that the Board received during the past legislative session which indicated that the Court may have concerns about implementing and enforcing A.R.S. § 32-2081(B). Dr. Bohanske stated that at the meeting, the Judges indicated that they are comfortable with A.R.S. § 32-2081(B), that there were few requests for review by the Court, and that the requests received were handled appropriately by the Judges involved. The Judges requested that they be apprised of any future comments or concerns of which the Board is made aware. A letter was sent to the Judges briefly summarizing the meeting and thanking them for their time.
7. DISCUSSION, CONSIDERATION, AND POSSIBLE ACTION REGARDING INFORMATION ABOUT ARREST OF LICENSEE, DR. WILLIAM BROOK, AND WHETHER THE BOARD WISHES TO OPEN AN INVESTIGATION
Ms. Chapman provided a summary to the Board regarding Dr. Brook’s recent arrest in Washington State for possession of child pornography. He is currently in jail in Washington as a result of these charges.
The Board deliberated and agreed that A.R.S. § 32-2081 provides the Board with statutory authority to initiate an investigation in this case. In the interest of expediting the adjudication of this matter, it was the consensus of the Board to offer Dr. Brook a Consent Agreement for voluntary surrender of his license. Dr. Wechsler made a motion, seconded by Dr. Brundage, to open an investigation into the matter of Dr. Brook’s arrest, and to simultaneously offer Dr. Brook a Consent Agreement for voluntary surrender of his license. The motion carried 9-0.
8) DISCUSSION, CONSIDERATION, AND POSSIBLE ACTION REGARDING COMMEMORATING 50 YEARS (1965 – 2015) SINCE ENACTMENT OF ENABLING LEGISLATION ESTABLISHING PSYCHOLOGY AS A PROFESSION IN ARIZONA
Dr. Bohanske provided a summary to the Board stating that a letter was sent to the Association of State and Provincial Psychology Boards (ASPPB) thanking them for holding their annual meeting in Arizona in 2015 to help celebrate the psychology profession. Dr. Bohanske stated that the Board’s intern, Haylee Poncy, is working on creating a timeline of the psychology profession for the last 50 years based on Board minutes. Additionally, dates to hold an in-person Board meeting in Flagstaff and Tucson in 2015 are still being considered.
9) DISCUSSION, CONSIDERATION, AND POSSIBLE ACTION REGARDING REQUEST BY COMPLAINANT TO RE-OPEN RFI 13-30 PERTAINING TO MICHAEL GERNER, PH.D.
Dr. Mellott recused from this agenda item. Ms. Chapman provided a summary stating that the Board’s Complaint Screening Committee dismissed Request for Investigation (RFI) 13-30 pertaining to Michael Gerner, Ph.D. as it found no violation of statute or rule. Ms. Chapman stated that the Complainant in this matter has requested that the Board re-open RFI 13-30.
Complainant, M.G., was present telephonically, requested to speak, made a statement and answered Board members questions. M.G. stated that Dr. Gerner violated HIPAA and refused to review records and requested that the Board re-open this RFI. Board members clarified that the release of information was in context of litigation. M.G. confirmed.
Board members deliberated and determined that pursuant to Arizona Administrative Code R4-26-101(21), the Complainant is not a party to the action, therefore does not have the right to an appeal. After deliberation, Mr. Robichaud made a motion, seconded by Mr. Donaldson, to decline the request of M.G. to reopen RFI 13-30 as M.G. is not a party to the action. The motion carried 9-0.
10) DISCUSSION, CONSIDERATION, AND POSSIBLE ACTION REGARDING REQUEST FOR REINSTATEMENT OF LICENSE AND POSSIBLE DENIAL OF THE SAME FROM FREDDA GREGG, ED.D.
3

+ + + +

- **Exercise goal**
Transcribe the records exactly as given.

- **Task response**
that the Board received during the past legislative session which indicated that the Court may have concerns about implementing and enforcing A.R.S. § 32-2081(B). Dr. Bohanske stated that at the meeting, the Judges indicated that they are comfortable with A.R.S. § 32-2081(B), that there were few requests for review by the Court, and that the requests received were handled appropriately by the Judges involved. The Judges requested that they be apprised of any future comments or concerns of which the Board is made aware. A letter was sent to the Judges briefly summarizing the meeting and thanking them for their time.
7. DISCUSSION, CONSIDERATION, AND POSSIBLE ACTION REGARDING INFORMATION ABOUT ARREST OF LICENSEE, DR. WILLIAM BROOK, AND WHETHER THE BOARD WISHES TO OPEN AN INVESTIGATION
Ms. Chapman provided a summary to the Board regarding Dr. Brook’s recent arrest in Washington State for possession of child pornography. He is currently in jail in Washington as a result of these charges.
The Board deliberated and agreed that A.R.S. § 32-2081 provides the Board with statutory authority to initiate an investigation in this case. In the interest of expediting the adjudication of this matter, it was the consensus of the Board to offer Dr. Brook a Consent Agreement for voluntary surrender of his license. Dr. Wechsler made a motion, seconded by Dr. Brundage, to open an investigation into the matter of Dr. Brook’s arrest, and to simultaneously offer Dr. Brook a Consent Agreement for voluntary surrender of his license. The motion carried 9-0.
8) DISCUSSION, CONSIDERATION, AND POSSIBLE ACTION REGARDING COMMEMORATING 50 YEARS (1965 – 2015) SINCE ENACTMENT OF ENABLING LEGISLATION ESTABLISHING PSYCHOLOGY AS A PROFESSION IN ARIZONA
Dr. Bohanske provided a summary to the Board stating that a letter was sent to the Association of State and Provincial Psychology Boards (ASPPB) thanking them for holding their annual meeting in Arizona in 2015 to help celebrate the psychology profession. Dr. Bohanske stated that the Board’s intern, Haylee Poncy, is working on creating a timeline of the psychology profession for the last 50 years based on Board minutes. Additionally, dates to hold an in-person Board meeting in Flagstaff and Tucson in 2015 are still being considered.
9) DISCUSSION, CONSIDERATION, AND POSSIBLE ACTION REGARDING REQUEST BY COMPLAINANT TO RE-OPEN RFI 13-30 PERTAINING TO MICHAEL GERNER, PH.D.
Dr. Mellott recused from this agenda item. Ms. Chapman provided a summary stating that the Board’s Complaint Screening Committee dismissed Request for Investigation (RFI) 13-30 pertaining to Michael Gerner, Ph.D. as it found no violation of statute or rule. Ms. Chapman stated that the Complainant in this matter has requested that the Board re-open RFI 13-30.
Complainant, M.G., was present telephonically, requested to speak, made a statement and answered Board members questions. M.G. stated that Dr. Gerner violated HIPAA and refused to review records and requested that the Board re-open this RFI. Board members clarified that the release of information was in context of litigation. M.G. confirmed.
Board members deliberated and determined that pursuant to Arizona Administrative Code R4-26-101(21), the Complainant is not a party to the action, therefore does not have the right to an appeal. After deliberation, Mr. Robichaud made a motion, seconded by Mr. Donaldson, to decline the request of M.G. to reopen RFI 13-30 as M.G. is not a party to the action. The motion carried 9-0.
10) DISCUSSION, CONSIDERATION, AND POSSIBLE ACTION REGARDING REQUEST FOR REINSTATEMENT OF LICENSE AND POSSIBLE DENIAL OF THE SAME FROM FREDDA GREGG, ED.D.
3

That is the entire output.